エスコンフィールド。3塁側・ネオバンクゲート

プロ野球・北海道日本ハムファイターズが本拠地を置く野球場「エスコンフィールドHOKKAIDO」構内の飲食店・商業施設は、公式戦の開催日以外も営業している。

周囲の施設も含めた「北海道ボールパークFビレッジ」(以下、ボールパーク)全体でみると、非試合日にも平日4,500人、休日1万人ほどを集客しており、2024年は年間で419万人、うち半数(211万人)が野球観戦以外の目的でFビレッジを訪れている。「野球観戦がなくても楽しめる街」として、すっかり定着したと言えるだろう。

「年間の降雪4.4m、平均気温-3.2℃」の場所に1日3000人集客

しかし、ここは北海道・北広島市だ。冬場は「年間平均降雪量:約4.4m 冬場の平均気温:-3.2℃」(北広島市の平均値)と雪・寒さともに厳しく、さらにボールパークは最寄駅(JR千歳線 北広島駅)からは約2kmも距離がある……そんな冬場でも、1日約3,000人以上(ちょっとした大型スーパー並み)を動員しているというから驚きだ。

ボールパークへ向かう道路も積雪・凍結している

一般的に、冬場の野球場はとにかく寒く、集客イベントの開催そのものが難しい。ましてや自然条件が厳しい北海道では、電車の運休などで周辺の交通が途絶し、到達できない日もある。野球場にとっての冬は、物理的にも集客・経営的にも「冬」であることは間違いない。

それでもなぜ、冬場のエスコンフィールドに人々は集まっているのか、施設の運営を担う「ファイターズ スポーツ&エンターテイメント」(以下、FSE社)は、ボールパークの最大の難点「経営の冬」を、どう越えているのか? まずは、-5℃まで冷え込んだボールパークに足を運び、実際の様子を見てみよう。

-5℃の野球場、「3000人集客」のカギは?

エスコンフィールド周辺に配置された池や丘は、冬場には「F VILLAGE Snow Park」に変わる。「スキー体験エリア」「そり・雪遊びエリア」の2エリアに分かれ、さらにスケート場もある。大人から子供まで、冬の遊びが一通り体験できるとあって、ボールパークは家族連れでいっぱいだ。

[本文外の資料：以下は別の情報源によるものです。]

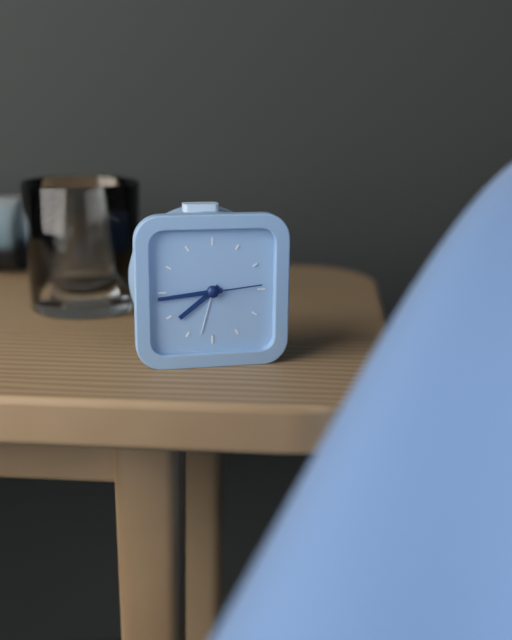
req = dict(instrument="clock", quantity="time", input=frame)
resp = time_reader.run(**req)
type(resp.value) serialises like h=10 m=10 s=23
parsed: h=7 m=44 s=14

積雪時のエスコンフィールド。手前側の池はスケートリンクになっている(25年1月撮影)
通常時のエスコンフィールド(23年6月撮影)

いくら北海道は雪が多いとはいえ、利便性が良い場所にスキー場はない。ボールパークならシャトルバスも駐車場もあり、大人から子供までスキーやそり・雪遊びを楽しめて、安全な遊び方の指南やスキー教室(有料)に対応できる職員も常駐。そこまで広くないので、野外のスキー場より迷子の心配をしなくていい。

数千円出せばスキー板・スキーウェアを貸してくれるものの、自前持ち込みとおぼしき来客が多く、地元率の高さがうかがえる。ボールパーク内の通路はきっちり雪が積もっているものの、雪靴なら何も考えずにエリア移動できる程度には歩きやすい。

それなりの料金はかかる(2時間制:大人2,200円 子供1,650円)ものの、客足が落ちがちな冬場の収益源として、きっちり機能しているようだ。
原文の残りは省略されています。